File System - Guest Lecture by Master Jim
File System structure: Files must be mapped onto disk blocks. Two things that are separate: interface to user vs. mapping to physical devices. Layered file system organization.
- Logical file system: interface presented to the user
- File-orgnization: Does mapping from logical file to disk blocks
- Basic File System: Issues commands for specific disk blocks
- I/O Control: Does DMA driving
- Devices
Standard FS's: Berkeley FFS (Unix), FAT, FAT-32, NTFS (Windows), Ext-2 and Ext-3 (Linux).
Look at open file structures (CS360 picture)
VFS: One FS in OS, many implementations beneath. Simplifies structure.
Directory Implementation: (i) Linear: Simple to implement, too long to search (ii) Hashing: Simple to implement and fast to search. Have to increase hash table size sometimes.
Allocation methods
All in use (e.g. Data General RDOS supports all three)
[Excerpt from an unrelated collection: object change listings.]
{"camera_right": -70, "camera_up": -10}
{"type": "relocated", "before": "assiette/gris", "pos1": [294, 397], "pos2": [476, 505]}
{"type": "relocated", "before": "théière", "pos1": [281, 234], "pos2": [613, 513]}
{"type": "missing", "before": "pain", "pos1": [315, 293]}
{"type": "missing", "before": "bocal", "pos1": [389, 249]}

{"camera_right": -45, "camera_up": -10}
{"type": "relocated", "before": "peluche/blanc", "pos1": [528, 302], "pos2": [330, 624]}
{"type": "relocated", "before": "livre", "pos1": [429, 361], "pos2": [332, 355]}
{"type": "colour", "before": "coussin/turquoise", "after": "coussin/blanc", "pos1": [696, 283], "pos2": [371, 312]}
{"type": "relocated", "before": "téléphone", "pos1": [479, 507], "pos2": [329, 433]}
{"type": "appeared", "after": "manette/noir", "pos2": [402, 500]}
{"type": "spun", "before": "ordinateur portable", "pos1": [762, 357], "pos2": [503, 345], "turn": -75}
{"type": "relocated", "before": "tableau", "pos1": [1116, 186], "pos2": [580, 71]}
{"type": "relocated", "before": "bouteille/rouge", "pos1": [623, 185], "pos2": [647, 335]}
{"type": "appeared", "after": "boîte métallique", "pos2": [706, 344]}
Contiguous: Fast search. Fast traversal. Little metadata required. Standard memory allocation problem. Compaction: "Defrag". Does not deal with dynamic sizes well. Both external and internal fragmentation. The "Extent" buzzword (e.g. Veritas).
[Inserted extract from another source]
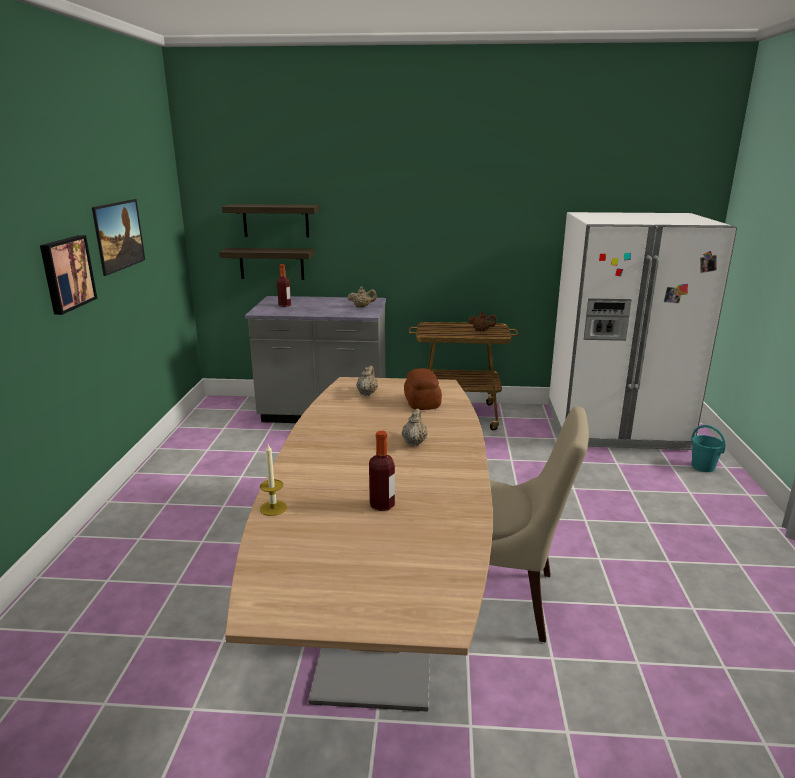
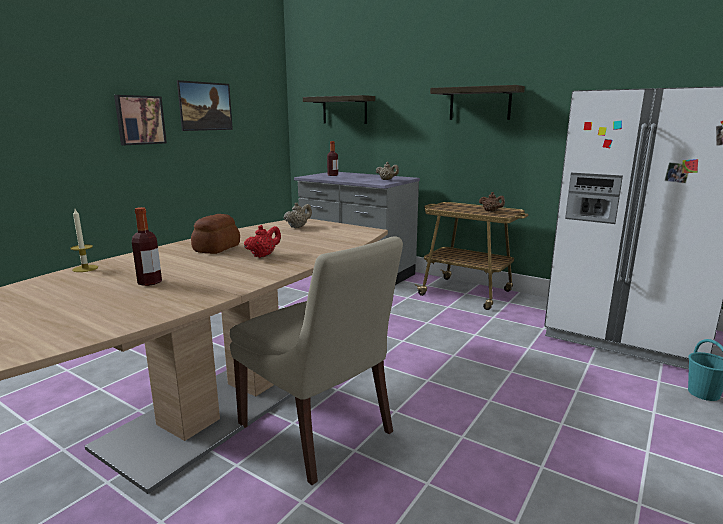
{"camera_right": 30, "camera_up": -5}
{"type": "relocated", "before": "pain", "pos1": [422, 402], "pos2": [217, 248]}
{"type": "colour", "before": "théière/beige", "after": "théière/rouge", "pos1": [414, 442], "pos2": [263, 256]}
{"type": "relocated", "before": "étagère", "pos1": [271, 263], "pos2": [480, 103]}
Linked: Allocation easy. Resizing easy. No external fragmentation. Internal fragmentation. Very slow search. Slower traversal. Can lump blocks together, but then you get even more internal fragmentation. Reliability difficult. FAT: File allocation table - keep links in blocks at the head of the disk (and cache them, of course), search is now easy, many head seeks unless FAT is cached.
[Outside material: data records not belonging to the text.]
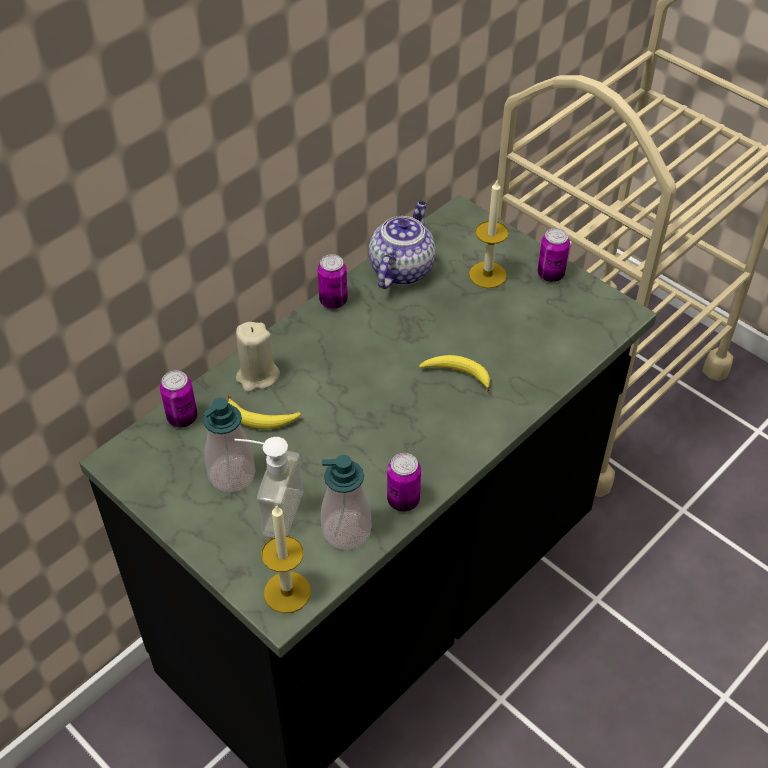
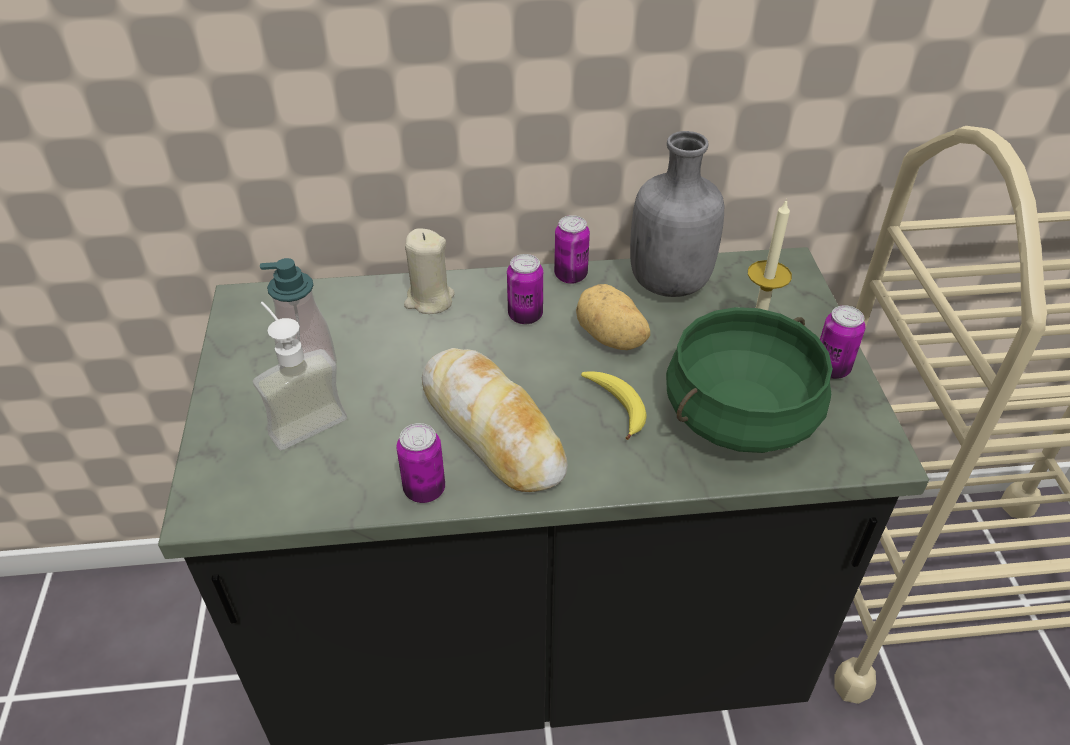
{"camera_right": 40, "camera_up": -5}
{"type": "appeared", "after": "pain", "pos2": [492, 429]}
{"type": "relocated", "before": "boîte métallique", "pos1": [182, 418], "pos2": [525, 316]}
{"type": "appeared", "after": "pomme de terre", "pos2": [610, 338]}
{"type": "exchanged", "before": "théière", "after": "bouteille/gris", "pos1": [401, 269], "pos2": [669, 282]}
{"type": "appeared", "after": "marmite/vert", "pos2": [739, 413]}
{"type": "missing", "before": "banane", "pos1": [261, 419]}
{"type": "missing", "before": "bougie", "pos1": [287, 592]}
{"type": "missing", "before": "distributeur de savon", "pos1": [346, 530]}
Indexed: File is a pointer to an index block, which contains locations of data blocks. Like a page table of disk blocks. Allocation easy. Fast search. Decent traversal. Good dynamic behavior. No external fragmentation. Internal fragmentation. How to deal with really large files? - Linked index blocks - Multilevel index blocks - Mixed scheme like Unix inodes: 12 direct pointers to blocks, 3 pointers to indirect blocks, 1 pointer to double indirect block, 1 pointer to triple indirect block. Assume block size is 4K and pointers are 4-bytes. Calculate potential size.
Performance - E.g. Sun's improvements for Unix: - Allocate space in large clusters if possible - Optimize reading - Use read-ahead and free-behind caching
Free-Space Management
Bit Vector: Makes use of hardware (find first zero bit). Takes up mongo space.
Linked List
Grouping (index block of free blocks)
Counting - pointer and count. Gets contiguous blocks.
Efficiency and Performance
Efficiency: Preallocating inodes. Access times. Pointer sizes.
Performance: Disk controller cache. Disk block cache - unified buffer cache. Read-ahead.